# [Task brief]
Pull out every line from the listing that has the word "like".
***** Data extracts
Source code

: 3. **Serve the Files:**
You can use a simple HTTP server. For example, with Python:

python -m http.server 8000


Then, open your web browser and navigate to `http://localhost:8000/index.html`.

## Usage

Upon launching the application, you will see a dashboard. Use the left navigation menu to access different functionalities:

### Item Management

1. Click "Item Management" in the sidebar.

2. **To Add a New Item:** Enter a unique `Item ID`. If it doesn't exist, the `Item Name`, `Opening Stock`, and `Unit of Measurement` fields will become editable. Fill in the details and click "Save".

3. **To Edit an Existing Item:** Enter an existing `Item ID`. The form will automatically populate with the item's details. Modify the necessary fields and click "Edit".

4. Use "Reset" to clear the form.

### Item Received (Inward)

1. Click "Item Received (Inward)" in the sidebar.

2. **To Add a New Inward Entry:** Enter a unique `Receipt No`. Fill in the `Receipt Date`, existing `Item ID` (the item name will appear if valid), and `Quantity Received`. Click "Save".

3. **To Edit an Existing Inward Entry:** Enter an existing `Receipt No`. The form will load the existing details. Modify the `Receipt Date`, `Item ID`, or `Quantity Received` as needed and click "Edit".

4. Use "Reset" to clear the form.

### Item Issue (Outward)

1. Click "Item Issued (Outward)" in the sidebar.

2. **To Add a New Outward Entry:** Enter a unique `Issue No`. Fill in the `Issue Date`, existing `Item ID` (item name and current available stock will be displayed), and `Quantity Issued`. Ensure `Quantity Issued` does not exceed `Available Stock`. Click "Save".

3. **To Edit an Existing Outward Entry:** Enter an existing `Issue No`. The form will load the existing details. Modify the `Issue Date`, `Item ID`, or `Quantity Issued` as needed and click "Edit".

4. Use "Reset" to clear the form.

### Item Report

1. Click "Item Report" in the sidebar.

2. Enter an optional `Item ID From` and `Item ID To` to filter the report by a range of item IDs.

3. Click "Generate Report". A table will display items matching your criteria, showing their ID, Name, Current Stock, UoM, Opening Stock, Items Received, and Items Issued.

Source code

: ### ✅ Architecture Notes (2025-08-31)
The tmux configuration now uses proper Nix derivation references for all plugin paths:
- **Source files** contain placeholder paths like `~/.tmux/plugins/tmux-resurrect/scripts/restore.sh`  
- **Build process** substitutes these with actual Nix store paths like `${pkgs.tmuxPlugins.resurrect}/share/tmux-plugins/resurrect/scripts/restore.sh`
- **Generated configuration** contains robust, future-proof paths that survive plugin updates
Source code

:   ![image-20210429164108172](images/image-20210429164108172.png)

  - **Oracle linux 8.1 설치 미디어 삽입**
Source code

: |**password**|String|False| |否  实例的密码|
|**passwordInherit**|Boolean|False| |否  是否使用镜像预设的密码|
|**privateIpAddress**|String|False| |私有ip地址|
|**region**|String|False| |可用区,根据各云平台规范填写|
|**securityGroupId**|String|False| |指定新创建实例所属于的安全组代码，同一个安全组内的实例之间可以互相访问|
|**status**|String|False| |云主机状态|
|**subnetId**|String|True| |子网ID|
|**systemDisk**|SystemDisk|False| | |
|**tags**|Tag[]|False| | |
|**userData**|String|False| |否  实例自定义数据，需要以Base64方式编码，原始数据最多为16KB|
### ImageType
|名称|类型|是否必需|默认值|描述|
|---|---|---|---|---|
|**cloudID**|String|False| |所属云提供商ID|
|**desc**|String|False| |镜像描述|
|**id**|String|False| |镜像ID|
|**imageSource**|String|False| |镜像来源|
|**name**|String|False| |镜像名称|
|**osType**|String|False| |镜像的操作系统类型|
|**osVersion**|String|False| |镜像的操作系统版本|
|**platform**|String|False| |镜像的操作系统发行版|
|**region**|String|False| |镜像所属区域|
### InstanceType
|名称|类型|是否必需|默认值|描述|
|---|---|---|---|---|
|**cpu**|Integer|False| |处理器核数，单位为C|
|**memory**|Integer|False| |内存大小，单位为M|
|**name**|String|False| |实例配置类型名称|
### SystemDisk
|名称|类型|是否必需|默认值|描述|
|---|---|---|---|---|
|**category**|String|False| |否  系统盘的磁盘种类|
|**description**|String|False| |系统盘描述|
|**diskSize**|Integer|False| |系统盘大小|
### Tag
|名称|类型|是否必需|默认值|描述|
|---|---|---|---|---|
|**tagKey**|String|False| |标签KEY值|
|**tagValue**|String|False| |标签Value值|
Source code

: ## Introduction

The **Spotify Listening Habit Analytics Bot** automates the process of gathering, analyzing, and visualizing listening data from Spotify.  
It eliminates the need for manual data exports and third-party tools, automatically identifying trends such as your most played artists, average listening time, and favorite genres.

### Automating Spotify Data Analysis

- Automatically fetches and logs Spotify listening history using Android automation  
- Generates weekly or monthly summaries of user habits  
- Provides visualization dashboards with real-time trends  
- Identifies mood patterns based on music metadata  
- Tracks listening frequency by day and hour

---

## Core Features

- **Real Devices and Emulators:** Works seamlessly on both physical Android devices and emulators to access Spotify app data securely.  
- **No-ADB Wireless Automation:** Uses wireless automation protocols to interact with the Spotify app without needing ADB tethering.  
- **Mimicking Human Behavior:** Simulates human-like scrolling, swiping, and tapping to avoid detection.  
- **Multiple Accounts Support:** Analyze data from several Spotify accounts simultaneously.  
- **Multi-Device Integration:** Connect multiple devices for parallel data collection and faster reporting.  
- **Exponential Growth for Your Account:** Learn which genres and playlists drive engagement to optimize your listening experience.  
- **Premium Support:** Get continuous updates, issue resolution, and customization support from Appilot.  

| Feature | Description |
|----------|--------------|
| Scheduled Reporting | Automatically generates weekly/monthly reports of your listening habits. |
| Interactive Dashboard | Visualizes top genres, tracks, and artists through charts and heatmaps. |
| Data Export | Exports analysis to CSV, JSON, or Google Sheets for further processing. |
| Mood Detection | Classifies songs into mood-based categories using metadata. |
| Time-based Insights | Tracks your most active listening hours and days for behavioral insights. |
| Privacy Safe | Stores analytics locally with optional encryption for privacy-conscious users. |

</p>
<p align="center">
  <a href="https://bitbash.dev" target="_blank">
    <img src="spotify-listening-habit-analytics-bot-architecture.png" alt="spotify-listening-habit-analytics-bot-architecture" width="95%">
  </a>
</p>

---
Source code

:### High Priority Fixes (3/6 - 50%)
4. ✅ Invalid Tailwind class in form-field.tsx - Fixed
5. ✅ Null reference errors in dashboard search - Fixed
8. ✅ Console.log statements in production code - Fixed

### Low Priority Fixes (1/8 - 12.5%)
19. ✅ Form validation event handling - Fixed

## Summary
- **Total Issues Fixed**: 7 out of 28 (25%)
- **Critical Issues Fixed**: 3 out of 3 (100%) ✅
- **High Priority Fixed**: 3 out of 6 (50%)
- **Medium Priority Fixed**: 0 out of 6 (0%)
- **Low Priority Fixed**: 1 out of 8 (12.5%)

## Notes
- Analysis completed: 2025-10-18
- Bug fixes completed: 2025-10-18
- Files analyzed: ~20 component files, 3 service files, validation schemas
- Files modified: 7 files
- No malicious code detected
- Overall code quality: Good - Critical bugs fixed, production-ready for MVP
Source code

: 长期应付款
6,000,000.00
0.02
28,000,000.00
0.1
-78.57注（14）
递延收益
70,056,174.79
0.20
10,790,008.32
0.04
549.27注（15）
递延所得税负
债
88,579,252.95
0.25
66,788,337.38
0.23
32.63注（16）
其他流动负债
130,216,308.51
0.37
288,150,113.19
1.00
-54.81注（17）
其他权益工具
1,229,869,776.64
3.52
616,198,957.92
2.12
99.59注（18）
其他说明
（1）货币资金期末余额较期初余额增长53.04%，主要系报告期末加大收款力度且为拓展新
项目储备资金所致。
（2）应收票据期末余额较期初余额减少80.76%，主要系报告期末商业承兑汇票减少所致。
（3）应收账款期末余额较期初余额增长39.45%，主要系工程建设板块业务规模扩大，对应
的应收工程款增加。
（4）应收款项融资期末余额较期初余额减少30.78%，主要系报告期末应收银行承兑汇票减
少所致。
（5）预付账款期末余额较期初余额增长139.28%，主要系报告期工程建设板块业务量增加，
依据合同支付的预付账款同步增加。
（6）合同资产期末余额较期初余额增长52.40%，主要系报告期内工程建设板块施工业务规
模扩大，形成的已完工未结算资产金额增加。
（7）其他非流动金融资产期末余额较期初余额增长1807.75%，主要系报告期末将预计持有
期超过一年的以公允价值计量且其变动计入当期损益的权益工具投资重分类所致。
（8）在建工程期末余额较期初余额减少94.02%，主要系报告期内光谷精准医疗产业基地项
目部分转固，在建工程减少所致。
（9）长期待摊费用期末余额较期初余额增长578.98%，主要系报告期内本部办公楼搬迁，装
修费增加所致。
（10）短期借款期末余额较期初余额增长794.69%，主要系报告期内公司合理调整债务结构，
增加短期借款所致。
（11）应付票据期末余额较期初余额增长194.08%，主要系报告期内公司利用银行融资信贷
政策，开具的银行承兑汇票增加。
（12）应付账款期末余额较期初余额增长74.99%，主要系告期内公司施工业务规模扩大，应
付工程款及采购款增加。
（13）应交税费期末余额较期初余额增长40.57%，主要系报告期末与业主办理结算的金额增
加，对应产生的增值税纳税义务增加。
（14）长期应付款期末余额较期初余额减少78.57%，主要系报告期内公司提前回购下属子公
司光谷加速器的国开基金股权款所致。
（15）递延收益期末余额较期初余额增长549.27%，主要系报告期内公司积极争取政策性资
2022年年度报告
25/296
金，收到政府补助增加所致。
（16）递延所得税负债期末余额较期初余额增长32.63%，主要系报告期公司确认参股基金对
**********
# [Problem solution]
- **Source files** contain placeholder paths like `~/.tmux/plugins/tmux-resurrect/scripts/restore.sh`  
- **Build process** substitutes these with actual Nix store paths like `${pkgs.tmuxPlugins.resurrect}/share/tmux-plugins/resurrect/scripts/restore.sh`
- **Mimicking Human Behavior:** Simulates human-like scrolling, swiping, and tapping to avoid detection.  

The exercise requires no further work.